Dataset entries
::::
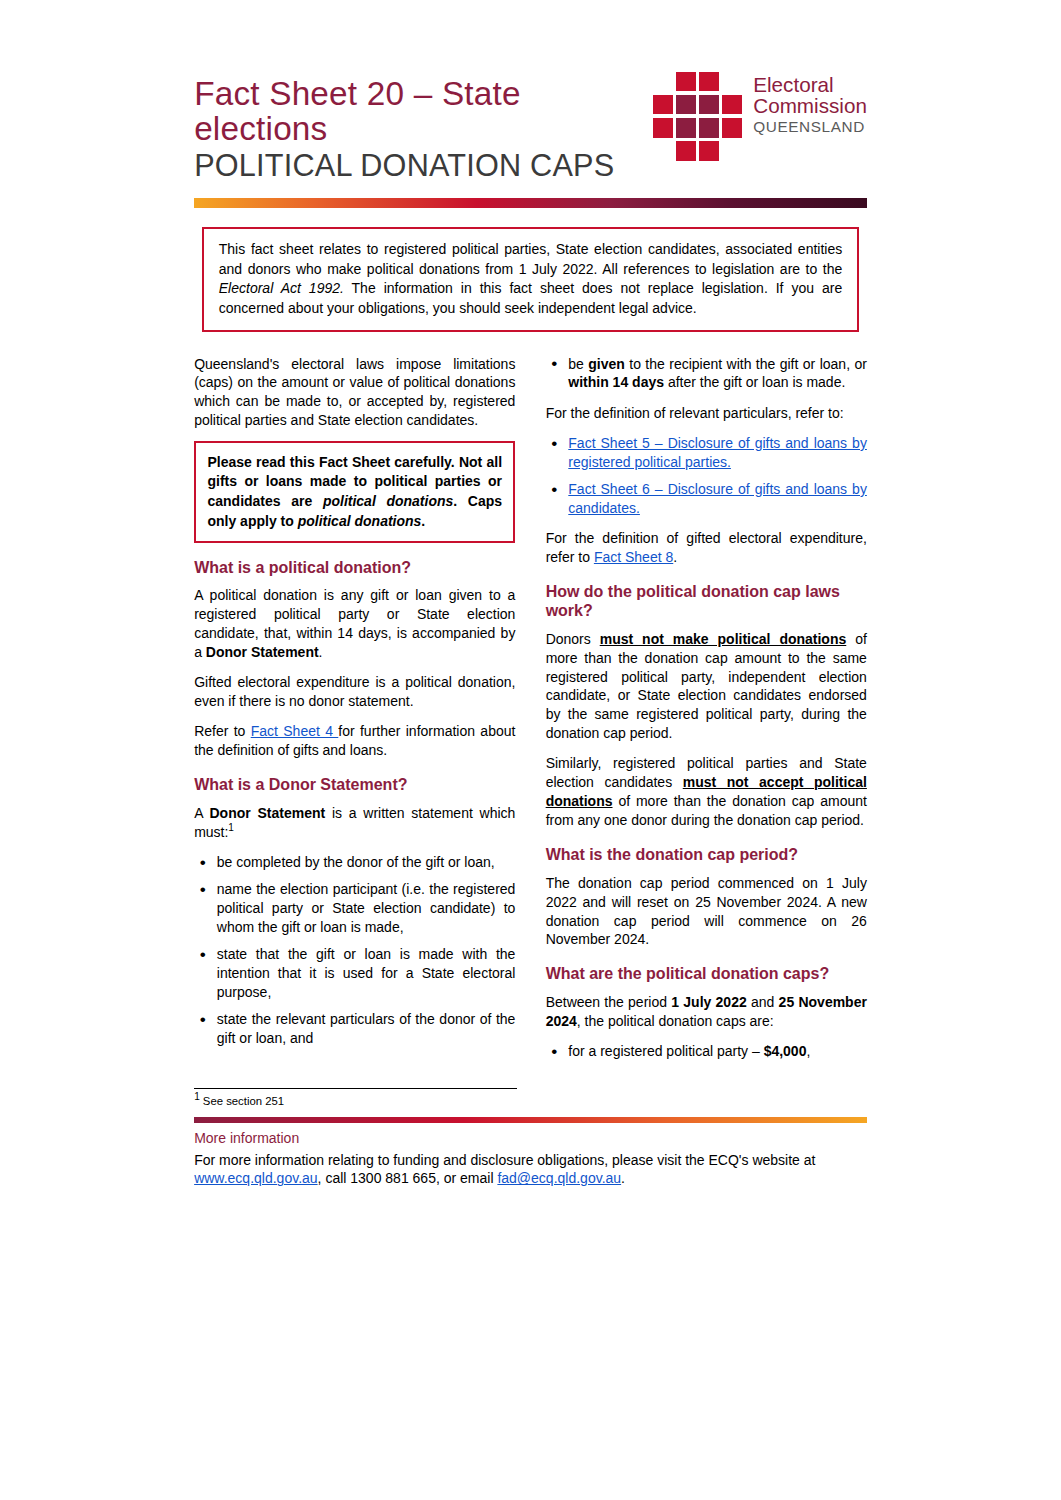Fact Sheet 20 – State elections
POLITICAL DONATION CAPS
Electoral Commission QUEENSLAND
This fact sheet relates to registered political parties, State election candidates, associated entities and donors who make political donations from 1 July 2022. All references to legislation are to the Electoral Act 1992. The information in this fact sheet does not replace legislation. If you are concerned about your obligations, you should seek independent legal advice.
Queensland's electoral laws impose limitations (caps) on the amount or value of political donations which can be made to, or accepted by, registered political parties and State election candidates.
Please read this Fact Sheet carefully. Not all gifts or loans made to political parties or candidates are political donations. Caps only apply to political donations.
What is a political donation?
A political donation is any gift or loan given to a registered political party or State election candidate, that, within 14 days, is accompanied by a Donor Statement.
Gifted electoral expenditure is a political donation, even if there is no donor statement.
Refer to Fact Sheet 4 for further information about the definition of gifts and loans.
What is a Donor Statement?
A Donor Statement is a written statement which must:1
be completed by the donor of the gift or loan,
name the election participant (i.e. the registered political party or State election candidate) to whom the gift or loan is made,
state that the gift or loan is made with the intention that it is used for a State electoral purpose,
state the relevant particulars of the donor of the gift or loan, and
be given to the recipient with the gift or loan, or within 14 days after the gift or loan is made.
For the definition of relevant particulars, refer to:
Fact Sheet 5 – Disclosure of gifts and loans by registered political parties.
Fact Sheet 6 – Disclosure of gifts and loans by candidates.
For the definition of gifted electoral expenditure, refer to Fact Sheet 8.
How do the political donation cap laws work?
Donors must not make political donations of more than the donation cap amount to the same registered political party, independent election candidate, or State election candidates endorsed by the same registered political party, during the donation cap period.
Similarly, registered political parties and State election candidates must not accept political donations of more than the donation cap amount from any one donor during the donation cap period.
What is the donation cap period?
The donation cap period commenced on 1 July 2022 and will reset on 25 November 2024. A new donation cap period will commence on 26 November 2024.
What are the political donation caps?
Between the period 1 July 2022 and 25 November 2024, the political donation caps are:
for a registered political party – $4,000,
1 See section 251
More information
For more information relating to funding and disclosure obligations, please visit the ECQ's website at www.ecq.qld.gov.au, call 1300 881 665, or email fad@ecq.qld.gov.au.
::::
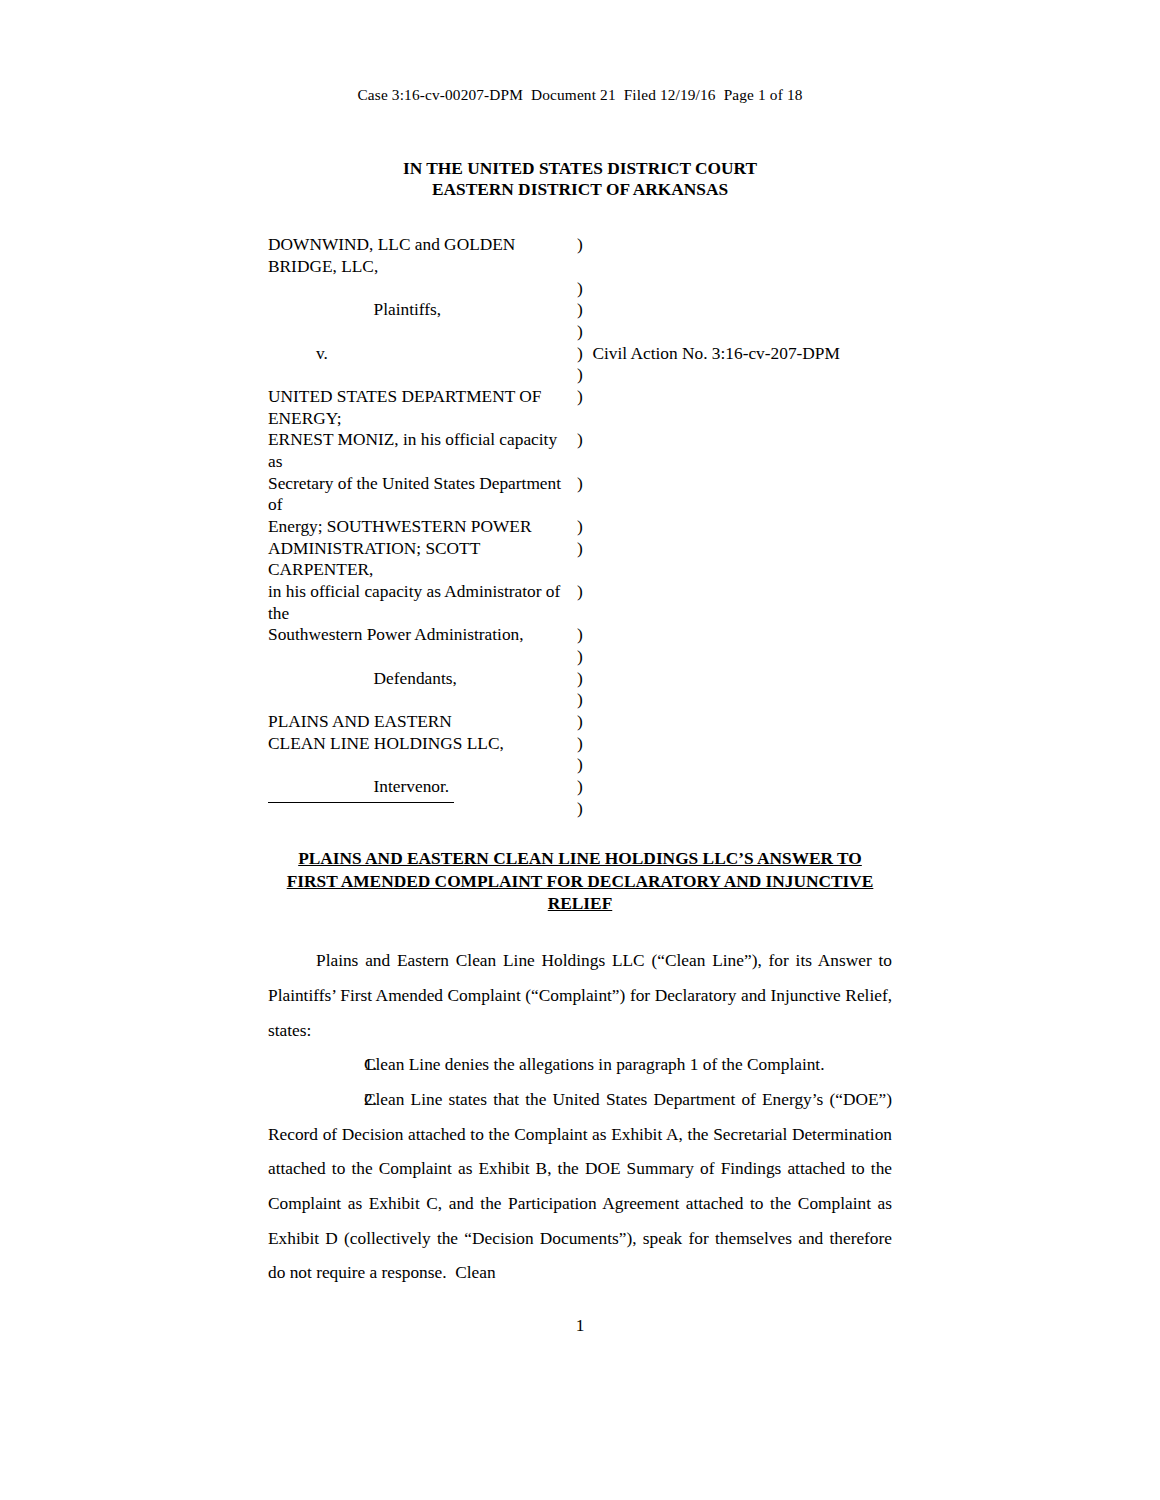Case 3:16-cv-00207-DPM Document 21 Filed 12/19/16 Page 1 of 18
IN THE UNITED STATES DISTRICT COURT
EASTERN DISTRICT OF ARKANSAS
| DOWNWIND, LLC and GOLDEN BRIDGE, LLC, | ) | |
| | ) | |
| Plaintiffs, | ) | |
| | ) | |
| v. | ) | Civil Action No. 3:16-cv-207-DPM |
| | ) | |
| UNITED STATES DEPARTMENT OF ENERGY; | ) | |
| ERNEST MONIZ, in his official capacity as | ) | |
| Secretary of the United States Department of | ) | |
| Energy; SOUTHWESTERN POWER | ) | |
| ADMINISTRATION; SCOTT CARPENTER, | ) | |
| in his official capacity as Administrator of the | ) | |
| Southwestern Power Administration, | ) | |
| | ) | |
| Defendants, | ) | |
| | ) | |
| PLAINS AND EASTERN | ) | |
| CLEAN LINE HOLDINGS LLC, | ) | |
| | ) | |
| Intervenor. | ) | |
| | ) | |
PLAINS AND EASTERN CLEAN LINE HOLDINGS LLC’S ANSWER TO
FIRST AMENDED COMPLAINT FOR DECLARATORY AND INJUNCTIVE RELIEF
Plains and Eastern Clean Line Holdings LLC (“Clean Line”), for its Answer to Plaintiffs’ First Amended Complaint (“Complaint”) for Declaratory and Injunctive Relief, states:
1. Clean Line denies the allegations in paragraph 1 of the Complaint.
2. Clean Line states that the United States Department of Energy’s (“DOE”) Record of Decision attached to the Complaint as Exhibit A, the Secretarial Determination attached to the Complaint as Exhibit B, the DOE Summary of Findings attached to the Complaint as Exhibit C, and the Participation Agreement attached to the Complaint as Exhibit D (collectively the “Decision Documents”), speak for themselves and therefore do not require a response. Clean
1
::::
PROBLEM REQUIREMENTS
Go through the entries above and copy every line containing "period".

EXERCISE ANSWER
Donors must not make political donations of more than the donation cap amount to the same registered political party, independent election candidate, or State election candidates endorsed by the same registered political party, during the donation cap period.
Similarly, registered political parties and State election candidates must not accept political donations of more than the donation cap amount from any one donor during the donation cap period.
What is the donation cap period?
The donation cap period commenced on 1 July 2022 and will reset on 25 November 2024. A new donation cap period will commence on 26 November 2024.
Between the period 1 July 2022 and 25 November 2024, the political donation caps are:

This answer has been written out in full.